So ZFS is reporting some "read issues", so it would seem that this disk is failing, based on the fact nothing given in the ZFS-8000-9P document reports has occurred we are aware of. These disks are fairly new, the only issue we had recently was a full ZFS.
The ZFS runs on top of a LSI MegaRAID 9271-8i, all disks run "raid 0" per disk. I am not very familiar with this raid card, so I found a script that returns data derived from the megacli command line tool. I added 1 drive to show the setup, they are all setup the same. (system disks are different)
zpool status output
pool: data
state: ONLINE
status: One or more devices has experienced an unrecoverable error. An
attempt was made to correct the error. Applications are unaffected.
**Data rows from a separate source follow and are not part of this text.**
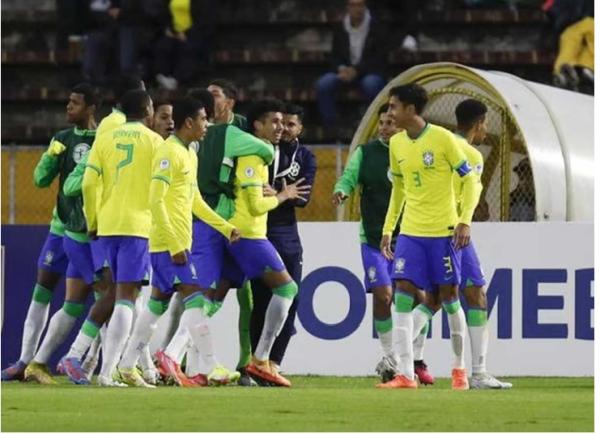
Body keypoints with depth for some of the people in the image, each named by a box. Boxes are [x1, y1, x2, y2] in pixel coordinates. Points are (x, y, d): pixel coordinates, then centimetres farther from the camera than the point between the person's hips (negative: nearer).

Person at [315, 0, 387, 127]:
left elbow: (380, 58, -9)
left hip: (369, 71, -3)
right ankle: (330, 125, -15)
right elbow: (335, 56, 10)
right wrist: (341, 69, -14)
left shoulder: (375, 27, -6)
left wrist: (356, 70, -19)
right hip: (346, 70, 3)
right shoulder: (341, 29, 5)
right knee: (323, 84, -24)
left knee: (370, 84, -39)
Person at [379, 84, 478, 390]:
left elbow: (470, 180, -6)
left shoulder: (442, 139, -10)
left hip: (443, 232, -5)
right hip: (410, 232, 5)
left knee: (448, 296, 3)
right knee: (402, 296, -8)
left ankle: (459, 368, 19)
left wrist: (465, 220, -15)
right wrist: (388, 229, 15)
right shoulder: (396, 144, 7)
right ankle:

action: Determine if the device needs to be replaced, and clear the errors
using 'zpool clear' or replace the device with 'zpool replace'.
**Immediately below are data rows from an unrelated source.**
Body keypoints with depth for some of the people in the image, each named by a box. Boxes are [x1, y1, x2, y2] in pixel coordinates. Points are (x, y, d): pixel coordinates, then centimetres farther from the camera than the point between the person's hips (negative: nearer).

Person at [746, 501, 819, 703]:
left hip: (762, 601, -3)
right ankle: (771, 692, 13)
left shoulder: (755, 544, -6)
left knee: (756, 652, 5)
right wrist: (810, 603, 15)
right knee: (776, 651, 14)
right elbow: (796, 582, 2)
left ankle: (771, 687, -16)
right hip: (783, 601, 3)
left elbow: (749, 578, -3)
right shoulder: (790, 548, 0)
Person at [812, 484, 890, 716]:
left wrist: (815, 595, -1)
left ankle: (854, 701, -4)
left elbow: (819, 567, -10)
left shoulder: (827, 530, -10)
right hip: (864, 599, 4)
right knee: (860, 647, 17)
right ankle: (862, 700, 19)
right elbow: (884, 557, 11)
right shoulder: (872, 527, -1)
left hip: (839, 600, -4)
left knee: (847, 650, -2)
see: http://zfsonlinux.org/msg/ZFS-8000-9P
scan: none requested
config:
NAME STATE READ WRITE CKSUM
data ONLINE 0 0 0
raidz2-0 ONLINE 0 0 0
br0c2 ONLINE 0 0 0
br1c2 ONLINE 0 0 0
br2c2 ONLINE 0 0 0
br0c3 ONLINE 0 0 0
br1c3 ONLINE 0 0 0
br2c3 ONLINE 0 0 0
r2c1 ONLINE 0 0 0
r1c2 ONLINE 0 0 0
r5c3 ONLINE 0 0 0
sdb ONLINE 0 0 0
sdc ONLINE 0 0 0
sdd ONLINE 0 0 0
sde ONLINE 0 0 0
sdf ONLINE 0 0 0
sdg ONLINE 0 0 0
r3c1 ONLINE 0 0 0
r4c1 ONLINE 2 0 0
... cut raidz2-1 ...
errors: No known data errors
The output of LSI script
Virtual Drive: 32 (Target Id: 32)
Name :
RAID Level : Primary-0, Secondary-0, RAID Level Qualifier-0
Size : 3.637 TB
Sector Size : 512
Is VD emulated : No
Parity Size : 0
State : Optimal
Strip Size : 512 KB
Number Of Drives : 1
Span Depth : 1
Default Cache Policy: WriteBack, ReadAheadNone, Direct, No Write Cache if Bad BBU
Current Cache Policy: WriteBack, ReadAheadNone, Direct, No Write Cache if Bad BBU
Default Access Policy: Read/Write
Current Access Policy: Read/Write
Disk Cache Policy : Disk's Default
Encryption Type : None
PI type: No PI
Is VD Cached: No
The script doesn't report any faulty disk, nor does the raidcontroller mark the drive as faulty. I found some other topics zpool error that gave the advice to clear the error and run a scrub. Now my question is, when is the threshold to run a scrub, how long would this take (assuming this zfs raid will take a performance hit for running scrub) Also when this disk is really fautly, will hot-swapping initialize a "rebuild" ? All the disks are "Western Digital RE 4TB, SAS II, 32MB, 7200rpm, enterprise 24/7/365". Is there a system that will check for zfs errors, since this was just a routine manual check ?
zfs version : 0.6.4.1 zfsonlinux
I know 2 read errors are not allot, but i'd prefer to be replacing disks to early then to late.